After an early-morning flight back from Rio to São Paulo, then traipsing from one end of town to the other by bus and subway and car, with two suitcases, I finally said goodbye to my best buddy, Roberto, as he headed back to Colombia the night of January 3 for work the following Monday. Ro is my dog, my bro, my ace, and I'm glad and even blessed to have rocked the holidays with him in Brazil.
And then there was just me, for another week, settling into a city that has begun to claim me the way Washington did nine years ago, when I was just a bright-eyed, bushy-tailed Senate intern first sampling the delectables and delights of Chocolate City. I won't go into the details of who I stayed with or partied with or even interviewed with in São Paulo; but I want to impart, with probably as much futility as fitting the essence of New York into a snow globe of the Empire State Building, my love affair with Sampa.
Saudade (prounounced saoo-dah-jee) is a concept famous for lacking a literal translation in English, or even Spanish (soledad is it’s cousin, but not the same). Longing, desire, yearning, waiting, nostalgia, melancholy, wishful thinking, remembering, missing, solitude—all of these verbs and nouns approximate saudade, but in Portuguese, it’s all delivered in one word. It’s appropriate, given Brazil’s history. The founding populations of Brazil included Africans, torn from their homeland with the permanent desire of having that homeland and all its freedoms returned; Amerindians, who yearned for the time before the white man’s invasion; and the Portuguese, already themselves a complex ethnic mixture, longing for European ways and values in this vast, untamed Southern land. Add to the mix migration from the far corners of the country, and immigrants from Japan, the Mediterranean and Middle East, and Lusophone Africa, all searching for opportunities and better lives, and you have a society built on saudade. Brazilian music is the single most profound example of this sentiment: the driving urgency of samba, the wistful reflection of bossa nova, the raw romanticism of forro.
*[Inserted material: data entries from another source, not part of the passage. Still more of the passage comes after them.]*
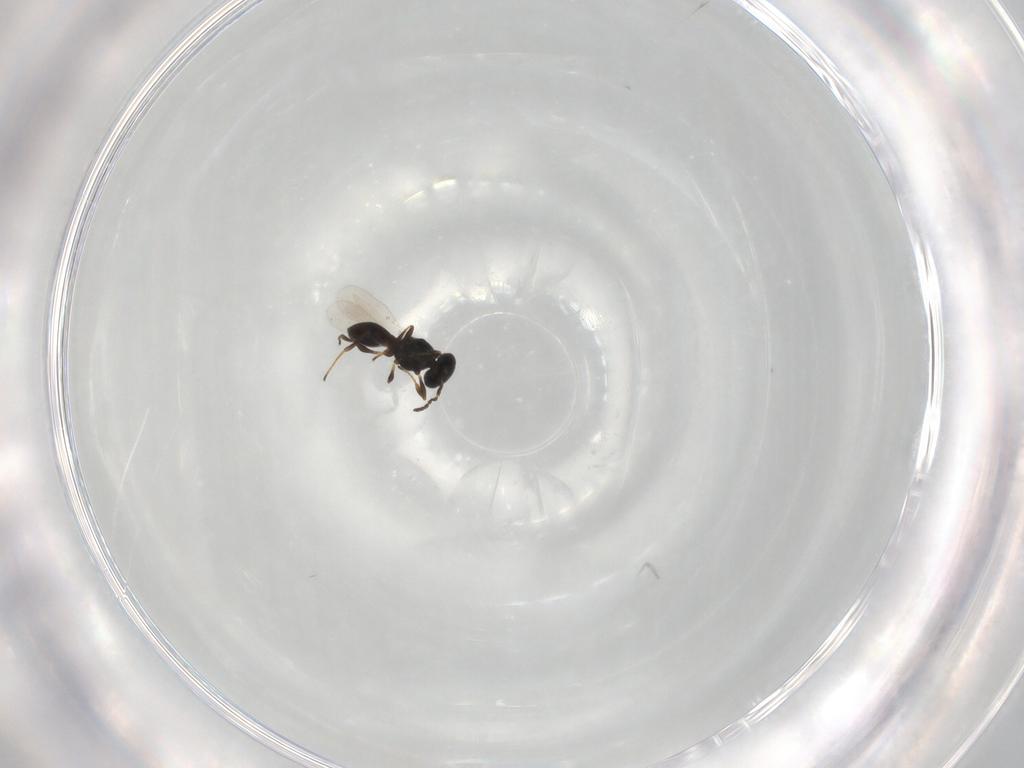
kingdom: Animalia
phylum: Arthropoda
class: Insecta
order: Hymenoptera
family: Platygastridae
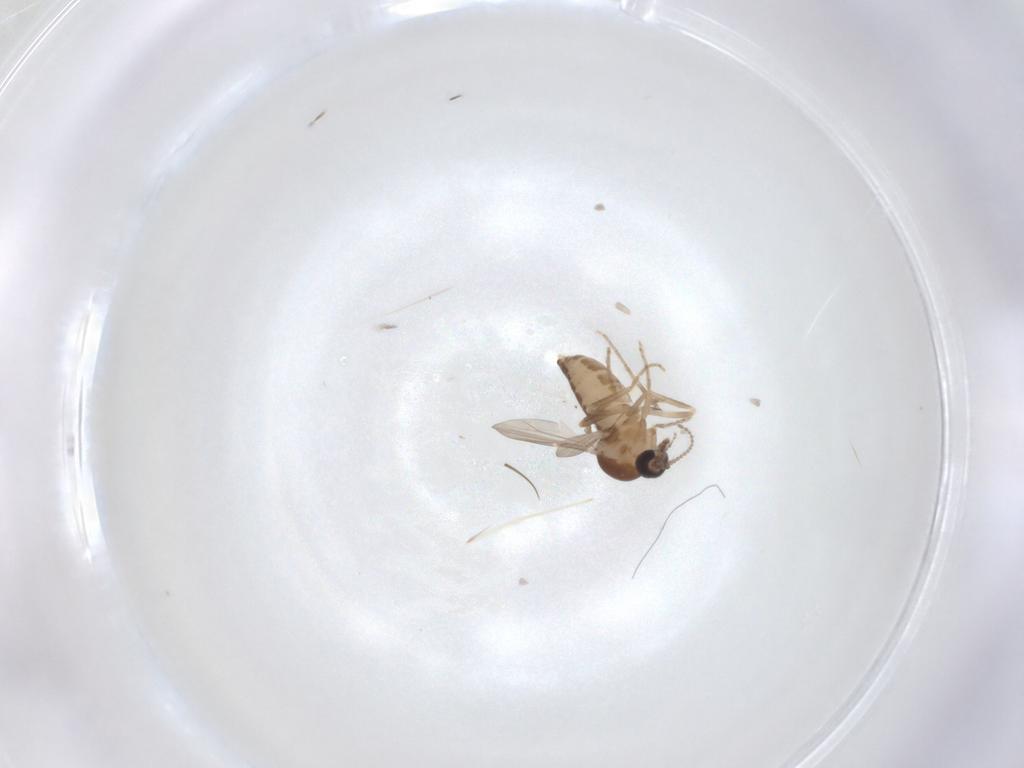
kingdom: Animalia
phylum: Arthropoda
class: Insecta
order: Diptera
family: Ceratopogonidae
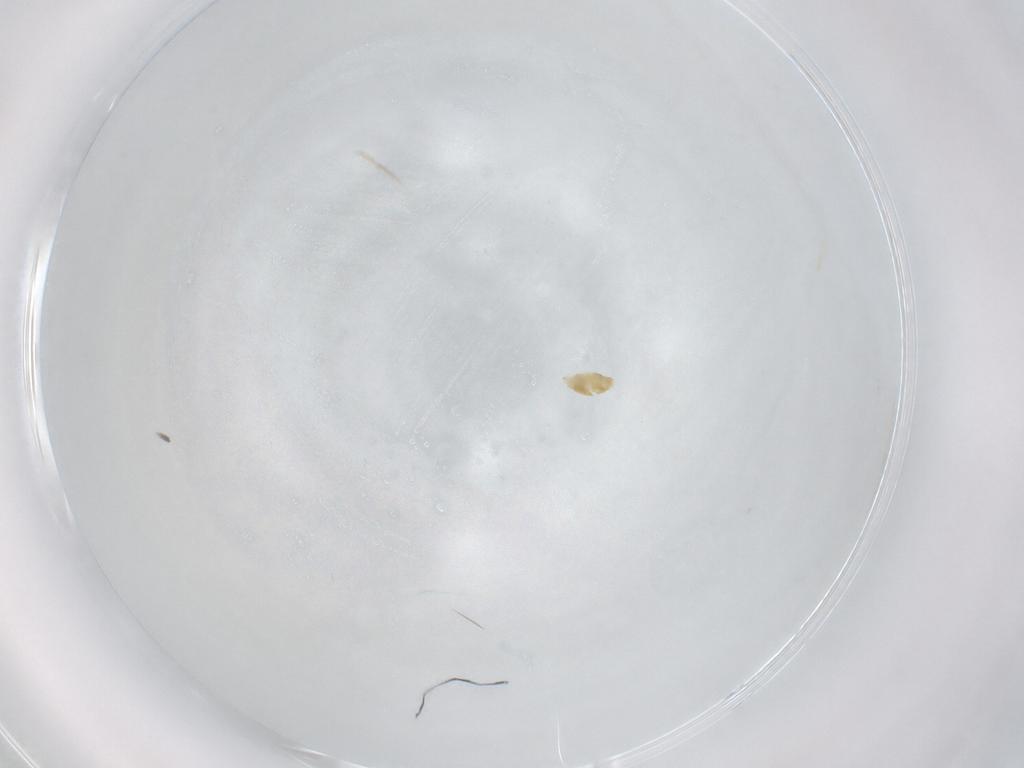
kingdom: Animalia
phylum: Arthropoda
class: Arachnida
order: Trombidiformes
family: Eupodidae
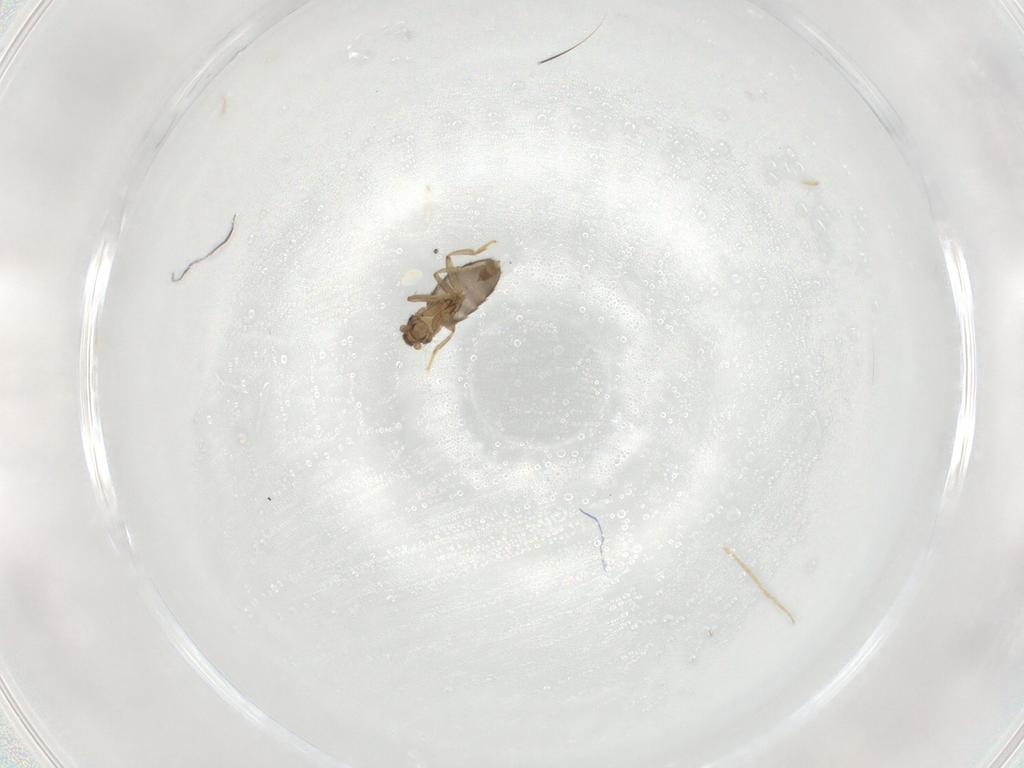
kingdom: Animalia
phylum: Arthropoda
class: Insecta
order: Diptera
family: Phoridae
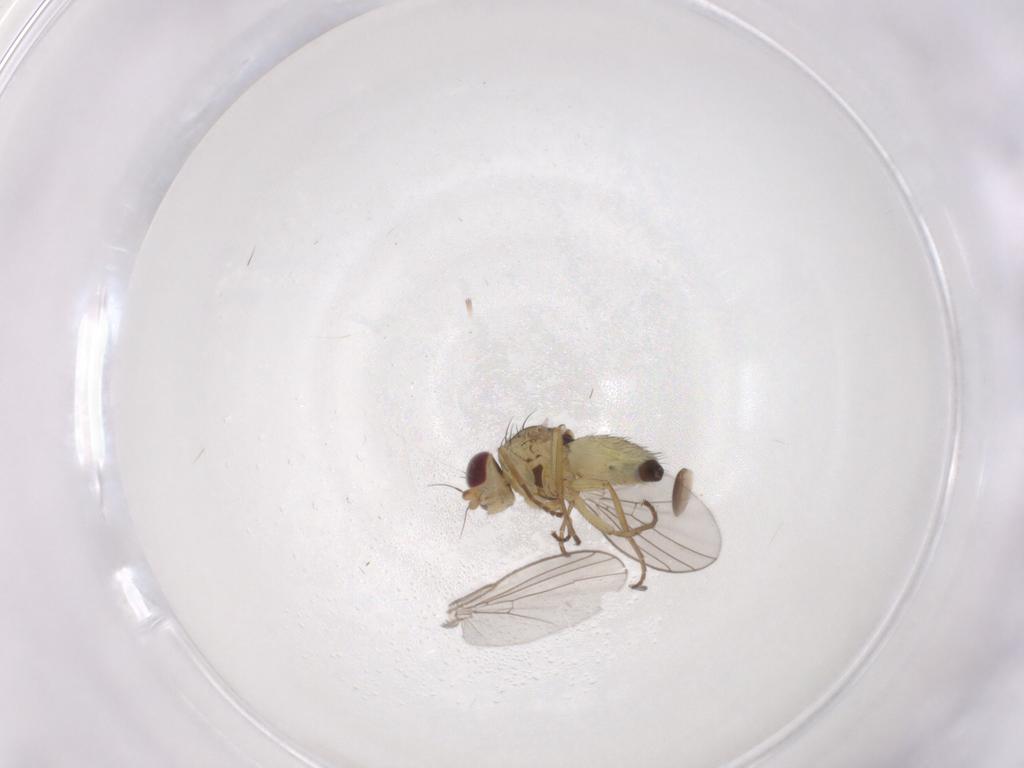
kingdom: Animalia
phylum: Arthropoda
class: Insecta
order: Diptera
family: Agromyzidae
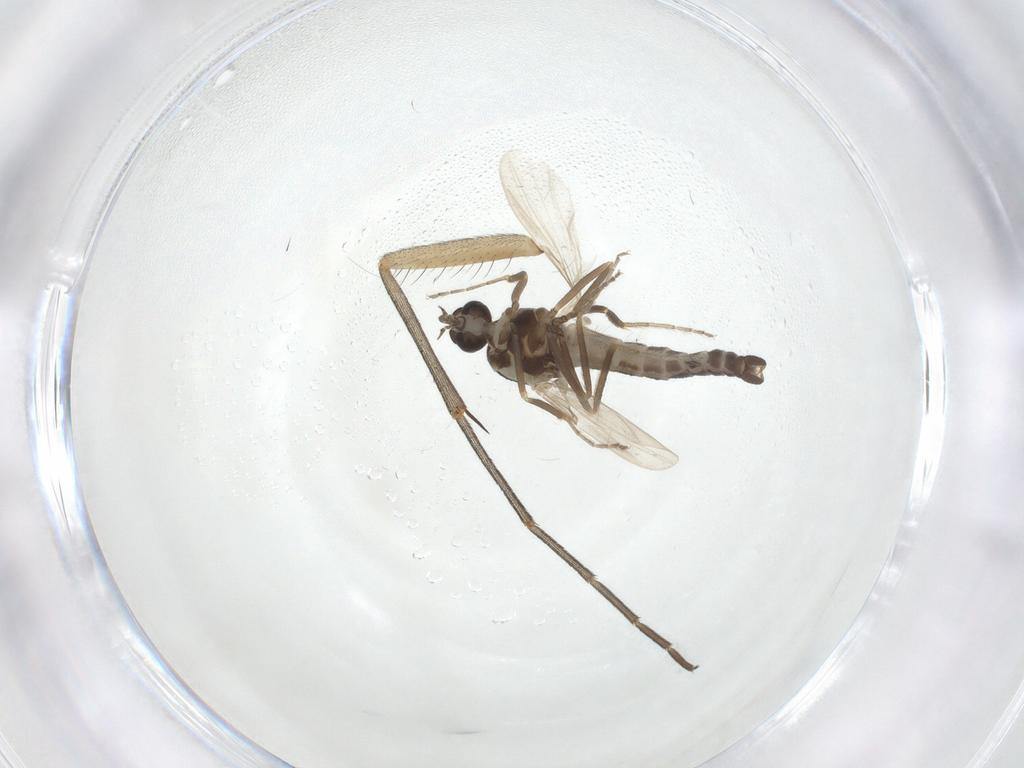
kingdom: Animalia
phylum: Arthropoda
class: Insecta
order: Diptera
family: Ceratopogonidae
There is a song I love about Sampa’s sister/nemesis, Rio, called “Samba do Avião” (see me sing part of it, here):
Minha alma canta
Vejo o Rio de Janeiro
Estou morrendo de saudade
Rio, seu mar, praias sem fim
Rio, você que foi feito pra mim
My soul sings
I see Rio de Janeiro
I'm dying of saudade
Rio, your sea, beaches without end
Rio, you who were made for me
Rio was made for many people, Tom Jobim included, but not for me. São Paulo is my city: walking hurriedly with the crushing masses changing trains at the Estação da Luz, sure enough of my destination and bearings to maintain pace with the everyday commuters. Cruising in the shadow of the glass and concrete boxes that hem in Avenida Paulista like fat dominos, each crowned by a television or telephone antenna, helicopters buzzing around them in decreasingly concentric circles. Squeezed up against thousands of Paulistanos bouncing to near-religious rhythms under skyscrapers, stars, and freeway at the outdoor Vai-Vai samba school practices. Attending an art gallery opening, the cast party of Miss Saigon, and a tribal house music session all in the same evening, ringing in the dawn with hot chocolate and tomato-orange soup at Bela Paulista bakery before hitting the sack for some mid-morning shut-eye. I long to live there, yearn to add my own rhythm to the constant motion, noise, sway of South America's largest city. Wishing to be another one in twenty million. And as I wrapped up my last week among the hum buzz din of unbridled urbanism, I was morrendo de saudade. I think it’s wired within me, this saudade. It’s what keeps me traveling—"the untold want" as Whitman put it.
But it's also what makes me think that Sampa's "The One." Because my friends tell me I constantly talk about her. Because I always smile when I think about her. Because she understands my needs and wants and fulfills both. And we'll be together when it's time.